> What is needed
Word for word, return every record.

> Records provided
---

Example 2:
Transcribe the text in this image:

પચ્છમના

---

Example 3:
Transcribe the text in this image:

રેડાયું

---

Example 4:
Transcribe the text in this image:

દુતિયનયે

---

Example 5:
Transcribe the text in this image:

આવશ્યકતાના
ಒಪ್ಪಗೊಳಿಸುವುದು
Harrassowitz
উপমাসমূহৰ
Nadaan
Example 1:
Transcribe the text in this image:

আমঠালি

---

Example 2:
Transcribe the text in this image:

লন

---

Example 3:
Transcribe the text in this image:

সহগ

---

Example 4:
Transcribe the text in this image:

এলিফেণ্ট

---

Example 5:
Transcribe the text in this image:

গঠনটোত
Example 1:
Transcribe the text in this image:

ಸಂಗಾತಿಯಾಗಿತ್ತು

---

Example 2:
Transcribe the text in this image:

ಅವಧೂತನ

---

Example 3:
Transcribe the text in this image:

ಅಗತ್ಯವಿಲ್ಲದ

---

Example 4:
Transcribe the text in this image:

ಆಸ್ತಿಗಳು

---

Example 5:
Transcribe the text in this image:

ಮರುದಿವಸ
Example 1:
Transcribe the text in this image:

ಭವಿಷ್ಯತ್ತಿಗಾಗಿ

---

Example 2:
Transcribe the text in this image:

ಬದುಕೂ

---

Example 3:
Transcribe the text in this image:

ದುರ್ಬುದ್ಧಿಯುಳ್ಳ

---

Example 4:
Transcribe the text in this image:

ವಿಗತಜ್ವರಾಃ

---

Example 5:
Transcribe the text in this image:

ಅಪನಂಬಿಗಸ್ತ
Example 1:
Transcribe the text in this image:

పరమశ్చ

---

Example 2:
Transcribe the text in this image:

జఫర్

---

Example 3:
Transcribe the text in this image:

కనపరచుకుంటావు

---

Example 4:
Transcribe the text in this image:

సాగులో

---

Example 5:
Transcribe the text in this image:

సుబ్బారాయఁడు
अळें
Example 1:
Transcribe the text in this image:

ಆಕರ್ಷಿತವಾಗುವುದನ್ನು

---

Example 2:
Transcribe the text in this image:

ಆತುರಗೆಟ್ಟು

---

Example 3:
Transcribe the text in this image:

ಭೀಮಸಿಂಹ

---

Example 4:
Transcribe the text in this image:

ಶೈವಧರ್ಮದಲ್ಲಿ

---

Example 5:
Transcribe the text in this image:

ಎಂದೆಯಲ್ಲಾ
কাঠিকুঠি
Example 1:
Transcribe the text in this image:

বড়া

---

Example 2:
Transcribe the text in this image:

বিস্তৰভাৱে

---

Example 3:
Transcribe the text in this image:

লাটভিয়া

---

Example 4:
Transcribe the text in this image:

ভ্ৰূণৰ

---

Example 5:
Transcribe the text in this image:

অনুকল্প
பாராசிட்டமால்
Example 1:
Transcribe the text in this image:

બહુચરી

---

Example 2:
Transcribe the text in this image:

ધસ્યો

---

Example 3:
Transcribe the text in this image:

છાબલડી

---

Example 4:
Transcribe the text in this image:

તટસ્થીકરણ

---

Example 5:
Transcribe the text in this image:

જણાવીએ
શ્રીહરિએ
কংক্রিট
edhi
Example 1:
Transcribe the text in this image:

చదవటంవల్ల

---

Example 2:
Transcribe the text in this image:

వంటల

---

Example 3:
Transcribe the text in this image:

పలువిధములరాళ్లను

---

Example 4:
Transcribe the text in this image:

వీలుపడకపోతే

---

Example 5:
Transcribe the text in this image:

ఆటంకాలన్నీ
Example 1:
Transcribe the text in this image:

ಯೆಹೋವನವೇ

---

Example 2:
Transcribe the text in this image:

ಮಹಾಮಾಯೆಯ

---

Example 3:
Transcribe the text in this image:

> Exercise output
---

Example 2:
Transcribe the text in this image:

પચ્છમના

---

Example 3:
Transcribe the text in this image:

રેડાયું

---

Example 4:
Transcribe the text in this image:

દુતિયનયે

---

Example 5:
Transcribe the text in this image:

આવશ્યકતાના
ಒಪ್ಪಗೊಳಿಸುವುದು
Harrassowitz
উপমাসমূহৰ
Nadaan
Example 1:
Transcribe the text in this image:

আমঠালি

---

Example 2:
Transcribe the text in this image:

লন

---

Example 3:
Transcribe the text in this image:

সহগ

---

Example 4:
Transcribe the text in this image:

এলিফেণ্ট

---

Example 5:
Transcribe the text in this image:

গঠনটোত
Example 1:
Transcribe the text in this image:

ಸಂಗಾತಿಯಾಗಿತ್ತು

---

Example 2:
Transcribe the text in this image:

ಅವಧೂತನ

---

Example 3:
Transcribe the text in this image:

ಅಗತ್ಯವಿಲ್ಲದ

---

Example 4:
Transcribe the text in this image:

ಆಸ್ತಿಗಳು

---

Example 5:
Transcribe the text in this image:

ಮರುದಿವಸ
Example 1:
Transcribe the text in this image:

ಭವಿಷ್ಯತ್ತಿಗಾಗಿ

---

Example 2:
Transcribe the text in this image:

ಬದುಕೂ

---

Example 3:
Transcribe the text in this image:

ದುರ್ಬುದ್ಧಿಯುಳ್ಳ

---

Example 4:
Transcribe the text in this image:

ವಿಗತಜ್ವರಾಃ

---

Example 5:
Transcribe the text in this image:

ಅಪನಂಬಿಗಸ್ತ
Example 1:
Transcribe the text in this image:

పరమశ్చ

---

Example 2:
Transcribe the text in this image:

జఫర్

---

Example 3:
Transcribe the text in this image:

కనపరచుకుంటావు

---

Example 4:
Transcribe the text in this image:

సాగులో

---

Example 5:
Transcribe the text in this image:

సుబ్బారాయఁడు
अळें
Example 1:
Transcribe the text in this image:

ಆಕರ್ಷಿತವಾಗುವುದನ್ನು

---

Example 2:
Transcribe the text in this image:

ಆತುರಗೆಟ್ಟು

---

Example 3:
Transcribe the text in this image:

ಭೀಮಸಿಂಹ

---

Example 4:
Transcribe the text in this image:

ಶೈವಧರ್ಮದಲ್ಲಿ

---

Example 5:
Transcribe the text in this image:

ಎಂದೆಯಲ್ಲಾ
কাঠিকুঠি
Example 1:
Transcribe the text in this image:

বড়া

---

Example 2:
Transcribe the text in this image:

বিস্তৰভাৱে

---

Example 3:
Transcribe the text in this image:

লাটভিয়া

---

Example 4:
Transcribe the text in this image:

ভ্ৰূণৰ

---

Example 5:
Transcribe the text in this image:

অনুকল্প
பாராசிட்டமால்
Example 1:
Transcribe the text in this image:

બહુચરી

---

Example 2:
Transcribe the text in this image:

ધસ્યો

---

Example 3:
Transcribe the text in this image:

છાબલડી

---

Example 4:
Transcribe the text in this image:

તટસ્થીકરણ

---

Example 5:
Transcribe the text in this image:

જણાવીએ
શ્રીહરિએ
কংক্রিট
edhi
Example 1:
Transcribe the text in this image:

చదవటంవల్ల

---

Example 2:
Transcribe the text in this image:

వంటల

---

Example 3:
Transcribe the text in this image:

పలువిధములరాళ్లను

---

Example 4:
Transcribe the text in this image:

వీలుపడకపోతే

---

Example 5:
Transcribe the text in this image:

ఆటంకాలన్నీ
Example 1:
Transcribe the text in this image:

ಯೆಹೋವನವೇ

---

Example 2:
Transcribe the text in this image:

ಮಹಾಮಾಯೆಯ

---

Example 3:
Transcribe the text in this image:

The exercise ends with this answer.